Adams looked increasingly out of his depth. He looked paler by the week, bags formed around the eyes and he continued to offer manic mutterings to the press.

"There are not many big, big, big players statistically. Is there? Percentage-wise. So there's every chance there's going to be more not-good players, yeah?"

He dug his own grave.

Scolari, on the other hand, samba'd his way through the beginning of his Chelsea career. The darling of the media room and an expert on the touchline, the Brazilian guided his side through their first 12 games without a hitch, earning plaudits as quickly as he was notching wins.

Portsmouth, Middlesbrough and Bordeaux were all callously put to the sword by Lampard and Co. Deco, the playmaker shunned by Barcelona, shone at the Bridge. But then the wheels came off.
The club lost their 86-game unbeaten home run to Liverpool in October and Deco went off the boil. Chelsea have failed to win nine of their past 19 games in all competitions; simply not good enough for a team that expects to be challenging on four fronts each season.

Scolari couldn't hang on to his position as the club slipped to fourth in the league. Captain John Terry hinted this week that the dressing room was not fully committed to the World Cup-winning coach's cause. The sacking still came as a shock, he said.

The club have already found a replacement, as Guus Hiddink was placed in temporary control of the side on Wednesday. The Russia manager, a confidant of owner Roman Abramovich, signed a short-term contract until the end of the season.

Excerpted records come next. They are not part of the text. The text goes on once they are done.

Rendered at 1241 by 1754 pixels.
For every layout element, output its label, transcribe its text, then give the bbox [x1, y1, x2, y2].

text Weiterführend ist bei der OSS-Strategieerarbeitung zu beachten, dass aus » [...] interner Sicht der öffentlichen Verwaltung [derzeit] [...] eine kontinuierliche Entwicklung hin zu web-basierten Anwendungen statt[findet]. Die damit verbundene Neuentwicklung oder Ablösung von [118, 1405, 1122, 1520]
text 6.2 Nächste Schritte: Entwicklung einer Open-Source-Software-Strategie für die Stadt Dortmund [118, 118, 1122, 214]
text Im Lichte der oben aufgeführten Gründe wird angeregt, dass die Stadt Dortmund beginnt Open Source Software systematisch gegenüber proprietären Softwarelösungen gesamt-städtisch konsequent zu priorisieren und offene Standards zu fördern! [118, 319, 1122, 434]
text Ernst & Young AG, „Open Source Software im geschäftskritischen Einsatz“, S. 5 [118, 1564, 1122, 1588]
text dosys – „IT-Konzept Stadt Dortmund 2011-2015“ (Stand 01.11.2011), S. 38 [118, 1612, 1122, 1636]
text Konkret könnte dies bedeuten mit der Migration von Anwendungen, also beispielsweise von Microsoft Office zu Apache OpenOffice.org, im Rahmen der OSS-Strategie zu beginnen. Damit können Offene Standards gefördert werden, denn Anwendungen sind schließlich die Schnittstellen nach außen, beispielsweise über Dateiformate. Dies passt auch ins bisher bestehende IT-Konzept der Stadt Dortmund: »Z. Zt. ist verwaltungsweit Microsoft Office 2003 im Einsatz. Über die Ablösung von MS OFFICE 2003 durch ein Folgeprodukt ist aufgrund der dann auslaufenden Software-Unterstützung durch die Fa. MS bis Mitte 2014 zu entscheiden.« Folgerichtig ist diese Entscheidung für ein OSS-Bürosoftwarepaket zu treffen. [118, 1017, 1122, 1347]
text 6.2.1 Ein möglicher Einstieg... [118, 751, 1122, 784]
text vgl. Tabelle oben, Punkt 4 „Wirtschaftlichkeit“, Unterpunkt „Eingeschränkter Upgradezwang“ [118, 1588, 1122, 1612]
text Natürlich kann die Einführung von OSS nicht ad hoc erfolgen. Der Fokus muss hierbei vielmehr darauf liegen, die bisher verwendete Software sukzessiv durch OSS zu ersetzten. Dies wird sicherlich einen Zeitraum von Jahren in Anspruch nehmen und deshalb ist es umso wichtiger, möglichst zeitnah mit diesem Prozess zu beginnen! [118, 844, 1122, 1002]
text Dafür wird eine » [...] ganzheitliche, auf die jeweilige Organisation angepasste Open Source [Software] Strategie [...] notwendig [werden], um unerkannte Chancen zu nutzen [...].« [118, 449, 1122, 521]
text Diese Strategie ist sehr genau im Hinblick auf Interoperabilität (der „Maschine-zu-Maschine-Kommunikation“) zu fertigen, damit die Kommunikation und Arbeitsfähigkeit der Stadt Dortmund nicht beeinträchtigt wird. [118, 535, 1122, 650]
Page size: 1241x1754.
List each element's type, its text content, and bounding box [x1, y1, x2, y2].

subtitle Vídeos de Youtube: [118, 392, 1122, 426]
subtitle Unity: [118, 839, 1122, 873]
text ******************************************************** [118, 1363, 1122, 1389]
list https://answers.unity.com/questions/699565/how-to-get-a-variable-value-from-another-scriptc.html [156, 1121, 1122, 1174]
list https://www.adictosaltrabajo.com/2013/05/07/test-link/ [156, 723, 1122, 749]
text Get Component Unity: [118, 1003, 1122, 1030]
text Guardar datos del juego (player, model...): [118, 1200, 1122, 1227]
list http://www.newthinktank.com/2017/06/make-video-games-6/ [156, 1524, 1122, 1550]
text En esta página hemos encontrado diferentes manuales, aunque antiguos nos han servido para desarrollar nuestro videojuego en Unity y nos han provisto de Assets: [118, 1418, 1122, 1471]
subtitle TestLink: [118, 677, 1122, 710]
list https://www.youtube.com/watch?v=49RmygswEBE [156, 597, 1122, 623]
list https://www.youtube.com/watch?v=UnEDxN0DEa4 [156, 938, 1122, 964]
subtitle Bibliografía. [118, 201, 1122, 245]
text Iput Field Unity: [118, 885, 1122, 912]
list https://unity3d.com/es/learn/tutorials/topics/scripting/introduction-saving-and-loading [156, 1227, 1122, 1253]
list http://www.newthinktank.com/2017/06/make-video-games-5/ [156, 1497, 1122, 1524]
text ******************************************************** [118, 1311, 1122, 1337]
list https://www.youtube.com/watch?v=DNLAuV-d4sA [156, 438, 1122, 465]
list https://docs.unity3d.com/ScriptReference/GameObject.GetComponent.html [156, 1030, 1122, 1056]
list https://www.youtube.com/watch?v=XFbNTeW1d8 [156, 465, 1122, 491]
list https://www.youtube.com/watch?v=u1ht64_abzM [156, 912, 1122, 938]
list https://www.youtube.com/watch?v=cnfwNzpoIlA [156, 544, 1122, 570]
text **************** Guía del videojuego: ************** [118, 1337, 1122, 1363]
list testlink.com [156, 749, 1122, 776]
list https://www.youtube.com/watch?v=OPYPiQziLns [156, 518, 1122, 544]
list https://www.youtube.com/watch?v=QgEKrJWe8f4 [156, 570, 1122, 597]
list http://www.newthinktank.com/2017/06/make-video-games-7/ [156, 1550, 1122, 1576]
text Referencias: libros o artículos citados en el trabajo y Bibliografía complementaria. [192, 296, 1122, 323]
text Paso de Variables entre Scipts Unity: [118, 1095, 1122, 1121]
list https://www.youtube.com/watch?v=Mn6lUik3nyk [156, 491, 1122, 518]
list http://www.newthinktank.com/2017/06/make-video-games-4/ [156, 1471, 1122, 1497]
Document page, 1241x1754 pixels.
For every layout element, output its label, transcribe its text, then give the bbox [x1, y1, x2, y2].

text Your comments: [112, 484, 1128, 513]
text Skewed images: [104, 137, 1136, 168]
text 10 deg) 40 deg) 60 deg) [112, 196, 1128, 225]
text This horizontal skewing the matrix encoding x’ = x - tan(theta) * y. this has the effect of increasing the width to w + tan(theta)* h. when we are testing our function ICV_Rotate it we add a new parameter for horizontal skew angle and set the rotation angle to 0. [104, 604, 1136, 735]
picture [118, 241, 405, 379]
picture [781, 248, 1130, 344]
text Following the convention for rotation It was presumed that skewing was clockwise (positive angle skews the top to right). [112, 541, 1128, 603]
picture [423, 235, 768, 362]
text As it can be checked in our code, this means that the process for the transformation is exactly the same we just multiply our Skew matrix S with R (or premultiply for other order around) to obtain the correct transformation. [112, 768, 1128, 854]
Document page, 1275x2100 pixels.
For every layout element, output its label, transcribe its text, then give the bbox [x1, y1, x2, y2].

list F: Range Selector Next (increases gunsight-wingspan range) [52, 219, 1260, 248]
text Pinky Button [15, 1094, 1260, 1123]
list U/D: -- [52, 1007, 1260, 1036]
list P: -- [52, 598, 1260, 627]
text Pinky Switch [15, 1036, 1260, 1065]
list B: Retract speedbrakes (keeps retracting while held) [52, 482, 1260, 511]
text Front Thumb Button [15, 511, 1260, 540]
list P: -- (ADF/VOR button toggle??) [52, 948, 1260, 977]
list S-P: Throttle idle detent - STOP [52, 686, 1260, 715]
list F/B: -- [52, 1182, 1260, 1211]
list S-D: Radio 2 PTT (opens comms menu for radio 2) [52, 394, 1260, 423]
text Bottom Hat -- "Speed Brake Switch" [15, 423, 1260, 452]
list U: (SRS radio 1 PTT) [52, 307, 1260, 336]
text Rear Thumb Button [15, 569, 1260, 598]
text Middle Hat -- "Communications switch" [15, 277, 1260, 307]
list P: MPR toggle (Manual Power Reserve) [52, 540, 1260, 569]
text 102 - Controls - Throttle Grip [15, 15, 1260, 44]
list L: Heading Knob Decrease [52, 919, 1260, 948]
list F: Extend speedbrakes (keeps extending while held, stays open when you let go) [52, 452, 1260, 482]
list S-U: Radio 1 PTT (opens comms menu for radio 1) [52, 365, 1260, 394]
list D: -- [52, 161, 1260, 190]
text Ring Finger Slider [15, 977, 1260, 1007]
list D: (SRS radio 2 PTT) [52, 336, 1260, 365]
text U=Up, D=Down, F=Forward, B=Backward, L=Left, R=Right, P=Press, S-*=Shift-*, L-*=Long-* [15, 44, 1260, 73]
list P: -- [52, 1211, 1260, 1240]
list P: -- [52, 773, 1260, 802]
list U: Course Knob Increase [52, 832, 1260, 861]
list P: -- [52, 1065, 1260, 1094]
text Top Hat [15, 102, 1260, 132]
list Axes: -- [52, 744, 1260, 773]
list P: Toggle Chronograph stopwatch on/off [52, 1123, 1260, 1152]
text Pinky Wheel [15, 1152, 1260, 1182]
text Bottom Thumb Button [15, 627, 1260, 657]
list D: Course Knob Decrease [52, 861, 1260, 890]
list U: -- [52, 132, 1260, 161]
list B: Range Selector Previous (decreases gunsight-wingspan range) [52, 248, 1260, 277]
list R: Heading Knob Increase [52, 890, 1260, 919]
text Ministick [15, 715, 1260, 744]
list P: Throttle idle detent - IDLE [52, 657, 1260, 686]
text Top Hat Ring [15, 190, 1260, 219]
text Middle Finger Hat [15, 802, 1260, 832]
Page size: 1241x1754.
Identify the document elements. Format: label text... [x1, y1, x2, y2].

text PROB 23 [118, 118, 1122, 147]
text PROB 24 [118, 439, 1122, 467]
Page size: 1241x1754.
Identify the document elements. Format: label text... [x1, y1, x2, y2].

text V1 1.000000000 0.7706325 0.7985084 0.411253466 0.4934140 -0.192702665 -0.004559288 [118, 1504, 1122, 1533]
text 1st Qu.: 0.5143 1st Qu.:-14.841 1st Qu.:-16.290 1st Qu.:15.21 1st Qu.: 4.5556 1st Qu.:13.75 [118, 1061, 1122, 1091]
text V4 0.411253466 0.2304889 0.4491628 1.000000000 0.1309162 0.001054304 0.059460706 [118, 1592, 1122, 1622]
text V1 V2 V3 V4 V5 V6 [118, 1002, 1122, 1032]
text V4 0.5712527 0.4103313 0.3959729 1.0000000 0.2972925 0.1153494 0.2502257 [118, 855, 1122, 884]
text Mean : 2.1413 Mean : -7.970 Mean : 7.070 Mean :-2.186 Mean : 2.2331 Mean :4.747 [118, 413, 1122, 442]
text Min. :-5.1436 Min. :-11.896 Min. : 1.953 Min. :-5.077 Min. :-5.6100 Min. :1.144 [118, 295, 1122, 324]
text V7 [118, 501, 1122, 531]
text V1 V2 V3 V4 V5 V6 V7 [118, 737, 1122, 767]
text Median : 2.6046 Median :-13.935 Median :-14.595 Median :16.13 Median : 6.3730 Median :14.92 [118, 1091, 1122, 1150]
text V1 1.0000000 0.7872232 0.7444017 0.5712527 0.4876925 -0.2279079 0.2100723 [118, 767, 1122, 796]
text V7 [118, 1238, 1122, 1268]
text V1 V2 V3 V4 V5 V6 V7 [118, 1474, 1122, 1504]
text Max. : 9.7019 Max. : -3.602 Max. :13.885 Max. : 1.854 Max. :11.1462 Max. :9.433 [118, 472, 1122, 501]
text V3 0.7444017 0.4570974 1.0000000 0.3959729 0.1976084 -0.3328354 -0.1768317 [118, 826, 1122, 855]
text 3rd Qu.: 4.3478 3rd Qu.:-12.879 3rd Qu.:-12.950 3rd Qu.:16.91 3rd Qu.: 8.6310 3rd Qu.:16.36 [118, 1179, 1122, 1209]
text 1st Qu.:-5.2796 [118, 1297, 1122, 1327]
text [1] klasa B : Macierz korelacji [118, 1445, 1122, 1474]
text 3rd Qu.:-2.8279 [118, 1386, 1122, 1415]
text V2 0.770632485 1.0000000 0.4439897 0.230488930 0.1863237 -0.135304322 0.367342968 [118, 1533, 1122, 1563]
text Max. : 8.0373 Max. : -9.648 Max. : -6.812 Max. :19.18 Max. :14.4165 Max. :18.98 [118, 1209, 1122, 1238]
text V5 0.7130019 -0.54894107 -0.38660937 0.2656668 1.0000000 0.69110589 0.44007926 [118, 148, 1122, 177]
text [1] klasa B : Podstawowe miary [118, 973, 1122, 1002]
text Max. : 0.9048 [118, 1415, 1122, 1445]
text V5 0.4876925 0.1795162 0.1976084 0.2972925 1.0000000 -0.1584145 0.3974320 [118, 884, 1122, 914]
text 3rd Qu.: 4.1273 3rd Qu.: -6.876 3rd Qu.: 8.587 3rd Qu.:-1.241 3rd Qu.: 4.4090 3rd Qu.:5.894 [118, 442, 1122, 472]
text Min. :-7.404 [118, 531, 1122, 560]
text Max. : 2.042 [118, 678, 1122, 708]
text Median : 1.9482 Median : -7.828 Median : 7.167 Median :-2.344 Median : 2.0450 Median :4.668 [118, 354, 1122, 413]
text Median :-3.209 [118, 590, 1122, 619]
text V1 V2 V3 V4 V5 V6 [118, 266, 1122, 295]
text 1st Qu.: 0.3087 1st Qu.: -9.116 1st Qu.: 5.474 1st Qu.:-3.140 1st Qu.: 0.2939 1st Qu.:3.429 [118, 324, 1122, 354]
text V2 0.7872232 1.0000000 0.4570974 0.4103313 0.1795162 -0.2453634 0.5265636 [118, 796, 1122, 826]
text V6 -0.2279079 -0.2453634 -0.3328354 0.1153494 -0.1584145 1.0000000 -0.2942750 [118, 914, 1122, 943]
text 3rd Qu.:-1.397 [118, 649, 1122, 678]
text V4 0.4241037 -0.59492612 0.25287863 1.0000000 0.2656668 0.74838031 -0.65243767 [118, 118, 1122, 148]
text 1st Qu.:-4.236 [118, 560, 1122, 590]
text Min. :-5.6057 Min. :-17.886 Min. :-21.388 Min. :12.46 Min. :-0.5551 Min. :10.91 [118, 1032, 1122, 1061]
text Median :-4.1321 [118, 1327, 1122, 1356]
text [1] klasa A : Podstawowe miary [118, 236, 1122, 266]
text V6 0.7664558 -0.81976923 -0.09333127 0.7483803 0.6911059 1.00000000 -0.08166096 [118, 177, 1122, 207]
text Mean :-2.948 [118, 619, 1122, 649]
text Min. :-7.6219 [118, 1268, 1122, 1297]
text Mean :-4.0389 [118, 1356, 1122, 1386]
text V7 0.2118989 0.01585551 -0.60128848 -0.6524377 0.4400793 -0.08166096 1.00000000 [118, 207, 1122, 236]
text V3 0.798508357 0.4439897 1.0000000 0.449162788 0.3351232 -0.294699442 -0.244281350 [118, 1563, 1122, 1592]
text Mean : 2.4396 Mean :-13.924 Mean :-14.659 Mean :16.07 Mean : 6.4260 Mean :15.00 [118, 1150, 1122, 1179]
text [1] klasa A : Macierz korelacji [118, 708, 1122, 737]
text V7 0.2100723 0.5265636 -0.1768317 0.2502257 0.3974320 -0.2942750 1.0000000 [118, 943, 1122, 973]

At Portsmouth, another man with connections in west London is being tipped to succeed the hapless Adams. Avram Grant, Scolari's predecessor, has been out of the game since he lead the Blues to the cusp of Premier and Champions League glory last May, but his relationship with Portsmouth owner Sacha Gaydamak could forge even stronger links at the south coast club.

So what next for the two managers cast by the wayside this week? A future away from football?

Both have movie star looks, albeit not in the orthodox sense. Scolari, bearing more than a passing resemblance to Hollywood's Gene Hackman, will need to prove he's Superman all over again.

Meanwhile Adams, who shares a striking similarity to the English actor Jimmy Nail, may take a while longer to get his career back on track after Pompey said "auf wiedersehen, pet" to the man who, rather unbelievably, once held the affections of supermodel Caprice.